:: Problem details ::
Set down the first line below and each line after it, ending with the one that holds "X7350006Y2300001D02*". Pictures do not belong in the copy.

:: Information supplied ::
##########

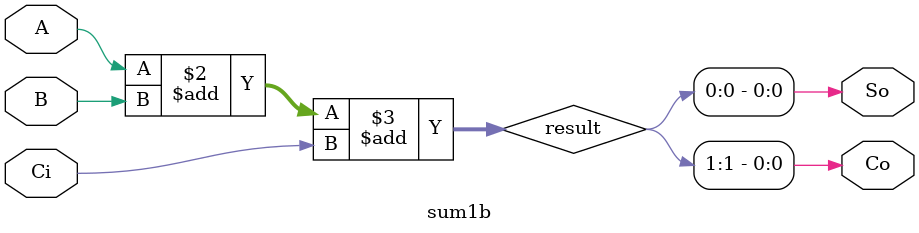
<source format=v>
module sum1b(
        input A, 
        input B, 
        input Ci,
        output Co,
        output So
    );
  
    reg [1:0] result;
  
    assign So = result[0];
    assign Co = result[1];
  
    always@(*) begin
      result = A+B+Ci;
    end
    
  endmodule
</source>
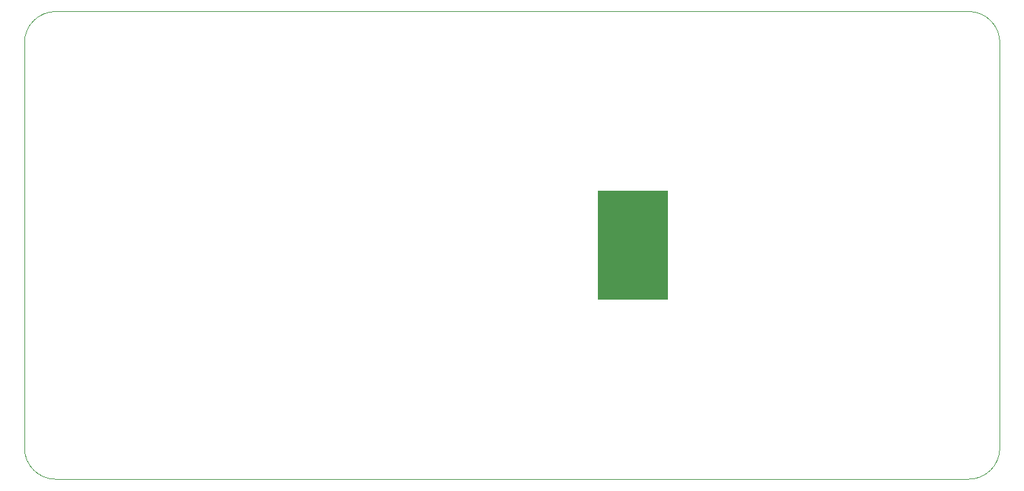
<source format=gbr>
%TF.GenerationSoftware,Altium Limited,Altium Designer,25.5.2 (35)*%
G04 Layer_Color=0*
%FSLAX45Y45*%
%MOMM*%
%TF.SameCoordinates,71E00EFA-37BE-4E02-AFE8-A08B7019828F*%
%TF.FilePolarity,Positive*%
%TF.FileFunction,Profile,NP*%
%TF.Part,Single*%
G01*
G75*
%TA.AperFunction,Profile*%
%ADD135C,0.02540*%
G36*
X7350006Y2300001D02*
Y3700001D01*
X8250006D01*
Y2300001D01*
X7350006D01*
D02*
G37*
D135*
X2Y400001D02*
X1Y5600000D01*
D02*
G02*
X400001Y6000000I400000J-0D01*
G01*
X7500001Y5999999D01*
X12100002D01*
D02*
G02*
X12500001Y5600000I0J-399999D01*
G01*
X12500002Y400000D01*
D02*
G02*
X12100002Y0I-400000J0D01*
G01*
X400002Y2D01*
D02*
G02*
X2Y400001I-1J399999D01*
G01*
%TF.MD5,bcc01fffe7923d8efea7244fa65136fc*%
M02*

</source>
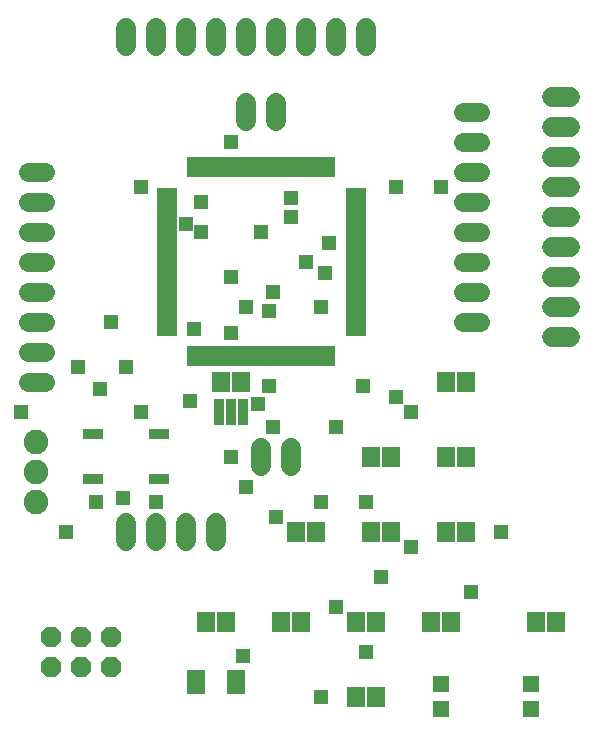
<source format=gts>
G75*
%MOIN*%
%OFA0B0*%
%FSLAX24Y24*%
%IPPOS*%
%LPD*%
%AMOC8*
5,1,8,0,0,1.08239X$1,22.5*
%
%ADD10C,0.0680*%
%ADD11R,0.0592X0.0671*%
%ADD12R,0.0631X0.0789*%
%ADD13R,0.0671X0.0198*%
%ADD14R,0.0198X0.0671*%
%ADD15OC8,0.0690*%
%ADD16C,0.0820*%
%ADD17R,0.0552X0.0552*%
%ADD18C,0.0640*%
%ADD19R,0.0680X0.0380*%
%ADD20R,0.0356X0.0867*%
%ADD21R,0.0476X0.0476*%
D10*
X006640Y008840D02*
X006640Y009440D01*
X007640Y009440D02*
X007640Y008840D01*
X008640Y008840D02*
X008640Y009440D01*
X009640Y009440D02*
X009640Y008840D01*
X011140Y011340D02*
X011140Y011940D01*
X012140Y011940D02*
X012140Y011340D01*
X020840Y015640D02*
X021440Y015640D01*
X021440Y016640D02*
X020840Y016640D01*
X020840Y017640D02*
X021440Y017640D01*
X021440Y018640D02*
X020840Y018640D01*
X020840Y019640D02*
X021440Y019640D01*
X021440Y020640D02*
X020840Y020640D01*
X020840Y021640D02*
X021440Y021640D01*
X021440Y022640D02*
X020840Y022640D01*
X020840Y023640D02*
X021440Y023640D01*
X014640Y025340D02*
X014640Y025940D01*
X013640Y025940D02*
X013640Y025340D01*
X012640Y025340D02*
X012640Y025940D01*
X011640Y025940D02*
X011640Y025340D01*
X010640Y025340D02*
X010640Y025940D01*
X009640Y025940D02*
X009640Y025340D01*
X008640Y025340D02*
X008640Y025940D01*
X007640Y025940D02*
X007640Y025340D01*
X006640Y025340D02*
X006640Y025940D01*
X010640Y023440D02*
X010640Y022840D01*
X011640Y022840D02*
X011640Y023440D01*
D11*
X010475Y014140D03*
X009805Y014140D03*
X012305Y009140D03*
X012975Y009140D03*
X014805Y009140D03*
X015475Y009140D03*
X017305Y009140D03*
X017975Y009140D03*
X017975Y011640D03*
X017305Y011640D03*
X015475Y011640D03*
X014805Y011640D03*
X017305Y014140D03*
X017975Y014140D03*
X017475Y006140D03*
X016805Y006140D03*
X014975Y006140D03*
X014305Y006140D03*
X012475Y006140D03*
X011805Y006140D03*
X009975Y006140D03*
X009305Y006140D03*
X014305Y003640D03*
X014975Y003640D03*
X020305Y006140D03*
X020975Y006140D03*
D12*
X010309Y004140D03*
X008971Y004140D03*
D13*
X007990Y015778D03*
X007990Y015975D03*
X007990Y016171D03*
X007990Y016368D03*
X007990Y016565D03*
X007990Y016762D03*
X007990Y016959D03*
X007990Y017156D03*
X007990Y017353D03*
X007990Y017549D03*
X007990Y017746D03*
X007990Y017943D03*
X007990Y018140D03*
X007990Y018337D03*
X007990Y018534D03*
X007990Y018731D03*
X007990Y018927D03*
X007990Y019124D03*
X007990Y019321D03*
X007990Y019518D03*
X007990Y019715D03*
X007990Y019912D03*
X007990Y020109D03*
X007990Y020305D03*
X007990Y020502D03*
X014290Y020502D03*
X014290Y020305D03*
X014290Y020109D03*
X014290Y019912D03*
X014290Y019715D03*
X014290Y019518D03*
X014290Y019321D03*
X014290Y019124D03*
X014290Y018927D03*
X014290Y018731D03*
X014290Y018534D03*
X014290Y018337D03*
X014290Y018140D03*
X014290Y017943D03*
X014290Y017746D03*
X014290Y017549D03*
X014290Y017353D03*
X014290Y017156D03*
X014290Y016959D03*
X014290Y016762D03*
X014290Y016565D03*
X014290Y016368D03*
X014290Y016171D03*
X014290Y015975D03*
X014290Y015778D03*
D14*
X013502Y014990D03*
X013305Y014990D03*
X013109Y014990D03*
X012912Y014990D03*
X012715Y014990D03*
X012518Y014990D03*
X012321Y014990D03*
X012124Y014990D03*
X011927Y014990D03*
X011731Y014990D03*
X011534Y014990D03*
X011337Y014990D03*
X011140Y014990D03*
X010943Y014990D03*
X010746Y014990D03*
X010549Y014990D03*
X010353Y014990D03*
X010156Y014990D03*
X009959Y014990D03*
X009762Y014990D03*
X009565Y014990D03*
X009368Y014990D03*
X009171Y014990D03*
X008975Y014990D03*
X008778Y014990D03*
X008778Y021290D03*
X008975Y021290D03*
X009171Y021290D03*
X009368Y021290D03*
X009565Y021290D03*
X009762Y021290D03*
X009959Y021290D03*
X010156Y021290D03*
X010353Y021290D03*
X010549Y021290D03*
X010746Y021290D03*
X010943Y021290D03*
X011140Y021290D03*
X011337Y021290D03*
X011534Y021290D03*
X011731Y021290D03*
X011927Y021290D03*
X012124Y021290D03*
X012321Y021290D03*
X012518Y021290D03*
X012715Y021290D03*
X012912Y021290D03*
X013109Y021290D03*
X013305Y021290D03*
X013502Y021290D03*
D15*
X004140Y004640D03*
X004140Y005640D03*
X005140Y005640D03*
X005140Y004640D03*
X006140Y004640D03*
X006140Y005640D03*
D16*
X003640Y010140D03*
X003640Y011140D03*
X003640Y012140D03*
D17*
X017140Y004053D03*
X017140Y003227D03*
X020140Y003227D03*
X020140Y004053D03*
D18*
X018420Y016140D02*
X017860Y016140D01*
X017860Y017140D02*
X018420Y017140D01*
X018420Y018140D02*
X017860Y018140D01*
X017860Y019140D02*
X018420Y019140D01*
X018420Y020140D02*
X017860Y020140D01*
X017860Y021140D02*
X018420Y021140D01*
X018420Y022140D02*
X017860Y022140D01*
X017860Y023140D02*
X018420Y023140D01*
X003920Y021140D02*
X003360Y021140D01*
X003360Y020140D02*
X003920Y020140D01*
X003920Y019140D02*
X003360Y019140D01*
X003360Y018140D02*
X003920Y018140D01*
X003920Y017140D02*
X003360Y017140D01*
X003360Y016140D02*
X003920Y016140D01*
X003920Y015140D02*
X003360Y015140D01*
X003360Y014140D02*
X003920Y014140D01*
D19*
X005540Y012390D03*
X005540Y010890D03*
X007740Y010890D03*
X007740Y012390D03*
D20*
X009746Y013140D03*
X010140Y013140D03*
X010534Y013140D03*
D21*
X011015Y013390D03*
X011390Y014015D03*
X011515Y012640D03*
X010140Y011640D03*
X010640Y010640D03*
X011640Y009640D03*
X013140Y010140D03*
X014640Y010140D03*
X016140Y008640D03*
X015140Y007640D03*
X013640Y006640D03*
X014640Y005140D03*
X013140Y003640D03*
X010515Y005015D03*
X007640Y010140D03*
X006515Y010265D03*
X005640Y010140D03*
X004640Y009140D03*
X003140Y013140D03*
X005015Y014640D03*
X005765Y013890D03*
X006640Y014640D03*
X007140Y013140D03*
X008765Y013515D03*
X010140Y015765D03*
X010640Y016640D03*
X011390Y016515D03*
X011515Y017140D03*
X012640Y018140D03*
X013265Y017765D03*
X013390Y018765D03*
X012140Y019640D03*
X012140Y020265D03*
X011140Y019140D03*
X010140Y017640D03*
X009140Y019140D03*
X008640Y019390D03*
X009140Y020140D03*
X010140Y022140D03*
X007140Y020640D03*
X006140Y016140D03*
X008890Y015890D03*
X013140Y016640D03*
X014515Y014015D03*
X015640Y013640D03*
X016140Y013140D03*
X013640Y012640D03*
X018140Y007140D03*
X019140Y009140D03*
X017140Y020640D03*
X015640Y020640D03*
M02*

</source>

##########

:: Output of the task ::
<source format=v>
module sum1b(
        input A, 
        input B, 
        input Ci,
        output Co,
        output So
    );
  
    reg [1:0] result;
  
    assign So = result[0];
    assign Co = result[1];
  
    always@(*) begin
      result = A+B+Ci;
    end
    
  endmodule
</source>
<source format=gbr>
%TF.GenerationSoftware,Altium Limited,Altium Designer,25.5.2 (35)*%
G04 Layer_Color=0*
%FSLAX45Y45*%
%MOMM*%
%TF.SameCoordinates,71E00EFA-37BE-4E02-AFE8-A08B7019828F*%
%TF.FilePolarity,Positive*%
%TF.FileFunction,Profile,NP*%
%TF.Part,Single*%
G01*
G75*
%TA.AperFunction,Profile*%
%ADD135C,0.02540*%
G36*
X7350006Y2300001D02*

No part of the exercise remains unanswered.